How to motivate/calculate/prove see that the tractricoid, i.e. a tractrix rotated about its asymptote, has a constant negative curvature?

What are the hyperbolic lines on a tractricoid and how to see that there are infinitely many parallel lines?

Answer 1

Tangent length $a$ upto asymptote x-axis is a constant =$a$.

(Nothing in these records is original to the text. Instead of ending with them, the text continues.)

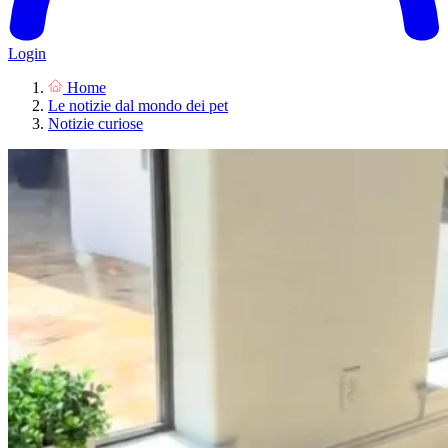
Login
Home
Le notizie dal mondo dei pet
Notizie curiose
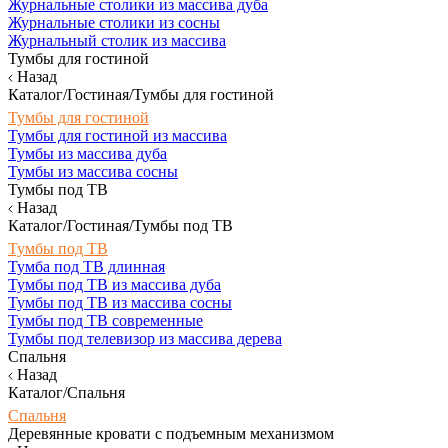
Журнальные столики из массива дуба
Журнальные столики из сосны
Журнальный столик из массива
Тумбы для гостиной
Назад
Каталог/Гостиная/Тумбы для гостиной
Тумбы для гостиной
Тумбы для гостиной из массива
Тумбы из массива дуба
Тумбы из массива сосны
Тумбы под ТВ
Назад
Каталог/Гостиная/Тумбы под ТВ
Тумбы под ТВ
Тумба под ТВ длинная
Тумбы под ТВ из массива дуба
Тумбы под ТВ из массива сосны
Тумбы под ТВ современные
Тумбы под телевизор из массива дерева
Спальня
Назад
Каталог/Спальня
Спальня
Деревянные кровати с подъемным механизмом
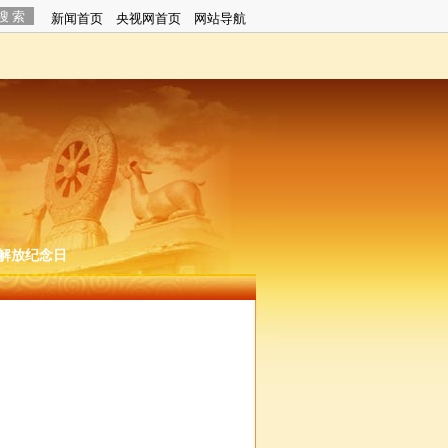
解放纪念日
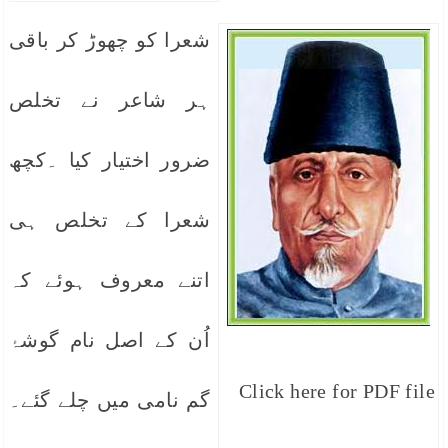
شعرا کو چھوڑ کر باقی
ہر شاعر نے تخلص
ضرور اختیار کیا ۔کچھ
شعرا کے تخلص ہی
اتنے معروف ہوئے کہ
اُن کے اصل نام گوشۂ
Click here for PDF file
گم نامی میں چلے گئے۔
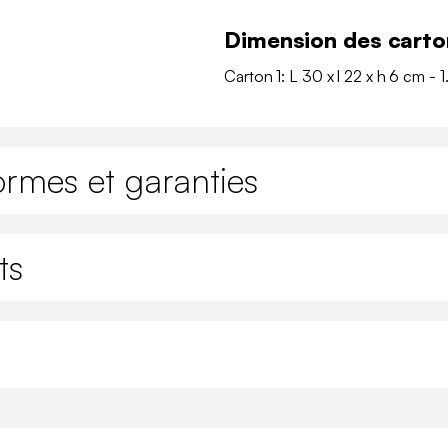
Dimension des carto
Carton 1: L 30 x l 22 x h 6 cm - 1
ormes et garanties
ts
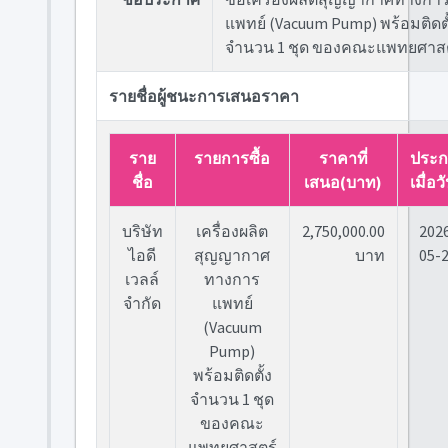
แพทย์ (Vacuum Pump) พร้อมติดตั
จำนวน 1 ชุด ของคณะแพทยศาสต
รายชื่อผู้ชนะการเสนอราคา
ราย
รายการซื้อ
ราคาที่
ประก
ชื่อ
เสนอ(บาท)
เมื่อวั
บริษัท
เครื่องผลิต
2,750,000.00
202
ไอดี
สุญญากาศ
บาท
05-
เวลล์
ทางการ
จำกัด
แพทย์
(Vacuum
Pump)
พร้อมติดตั้ง
จำนวน 1 ชุด
ของคณะ
แพทยศาสตร์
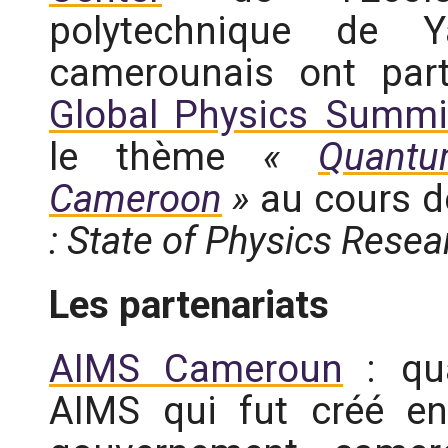
polytechnique de Y
camerounais ont part
Global Physics Summi
le thème
«
Quantu
Cameroon
»
au cours d
: State of Physics Rese
Les partenariats
AIMS Cameroun
: qua
AIMS qui fut créé e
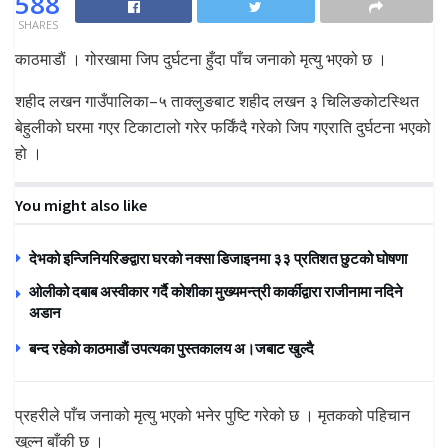
588
SHARES
काठमाडाैं । गोरखामा जिप दुर्घटना हुँदा पाँच जनाको मृत्यु भएको छ ।
शहीद लखन गाउँपालिका–५ ताक्लुङबाट शहीद लखन ३ चिलिङकोटस्थित
बेहुलीको घरमा गएर टिकाटालो गरेर फर्किंदै गरेको जिप गएराति दुर्घटना भएको
हो ।
You might also like
देभको इन्जिनियरिङद्वारा घरको नक्सा डिजाइनमा ३३ प्रतिशत छुटको घोषणा
ओलीको दबाब अस्वीकार गर्दै कोशीका मुख्यमन्त्री कार्कीद्वारा राजीनामा नदिने
अडान
बन्द रहेकाे काठमाडाैं उपत्यका पुस्तकालय अ।जबाट खुल्दै
प्रहरीले पाँच जनाको मृत्यु भएको भनेर पुष्टि गरेको छ । मृतकको पहिचान
खुल्न बाँकी छ ।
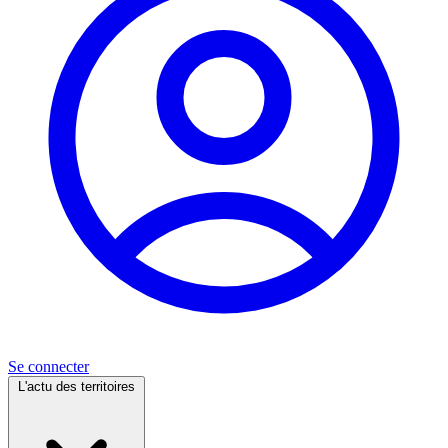
Se connecter
L'actu des territoires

This property of Tractrix can be used to derive constant Gauss curvature:

$$ \dfrac{ \sin \phi }{r}= 1/a= \dfrac{ \cos \phi* d \phi /dl }{\sin\phi} $$

$$ \dfrac{ \sin ^2 \phi }{r^2}= 1/a^2= \dfrac{ \cos \phi }{r}\cdot d \phi /dl;\, \kappa_2*\kappa_1 = -K= 1/a^2 $$

The second equality is obtained using Quotient Rule of differentiation with respect to meridian arc length l by cross multiplying last two and dividing by $r^2.$

All asymptotic lines on the surface

$$ r/a = \sech(\theta),z/a = \theta - \tanh(\theta) $$

obtained by rotation around axis of symmetry $r=0$ and their reflections in $(r-z)$ plane constitute a set parallel lines, parallel to each other,and also "parallel" to the axis of symmetry.

Answer 2

Sorry not enough knowledge here but lets do an thought experiment:

As you now the tracioid is the rotation of a tractrix around its asymptope.

So lets first do the plane bit:

If you look at https://en.wikipedia.org/wiki/Tractrix

you can see a picture of its evolute.

the curvature of a curve is the reciprocal of the radius of the osculating circle

https://en.wikipedia.org/wiki/Osculating_circle

for the tractrix the centre is is the point where the normal of the tractrix meets its evolute.

Now to the tracioid:

the curvature of a surface is the product of the maximum and minimal curvature of the osculating circles at a point.

see https://en.wikipedia.org/wiki/Principal_curvature and https://en.wikipedia.org/wiki/Gaussian_curvature

for a point on the tracioid I think these ocilating circles are:

• the circle around its asymtope

• the circle trough its evolute

and then just multiply them

I was not able to find the right formulas that i should use here so this is more an thought experiment

I hope somebody else can elaborate on this (or show I am wrong , and how i should have done it)